◆ **Objectives**
• 1. List every statement that appears under the "Key findings" heading of the q-fractional integral operator summary.
• 2. According to the q-fractional integral operator summary, what approach does the paper use to introduce its new class of operators?

◆ **Supplied text**
--

# Study of new class of q-fractional integral operator

**Authors:** Mohammad Momenzadeh, Nazim Mahmudov

arXiv: 1904.11724 · 2019-04-29

## TL;DR

This paper introduces a new class of q-fractional integral operators using an iterated Cauchy integral approach, generalizing existing q-analogues of fractional differential operators and exploring their properties.

## Contribution

It presents a novel q-fractional integral operator that extends previous operators and encompasses the q-analogue of Hadamard fractional differential operator.

## Key findings

- The new operator generalizes existing q-fractional operators.
- Properties of the new q-fractional integral operator are investigated.
- The operator covers the q-analogue of Hadamard fractional differential operator.

--

◆ **Data block**

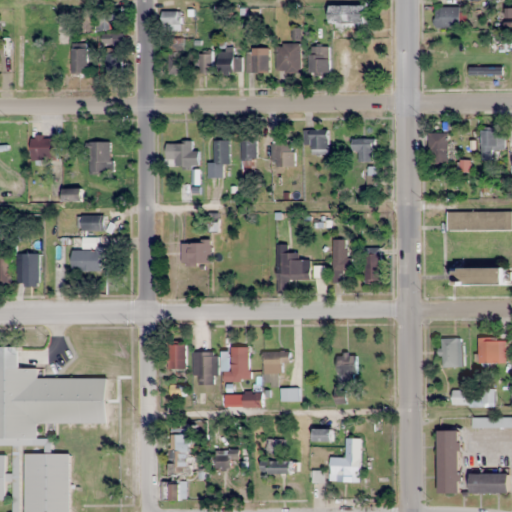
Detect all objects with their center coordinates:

--

◆ **Expected results**
• 1.
- The new operator generalizes existing q-fractional operators.
- Properties of the new q-fractional integral operator are investigated.
- The operator covers the q-analogue of Hadamard fractional differential operator.

• 2. An iterated Cauchy integral approach.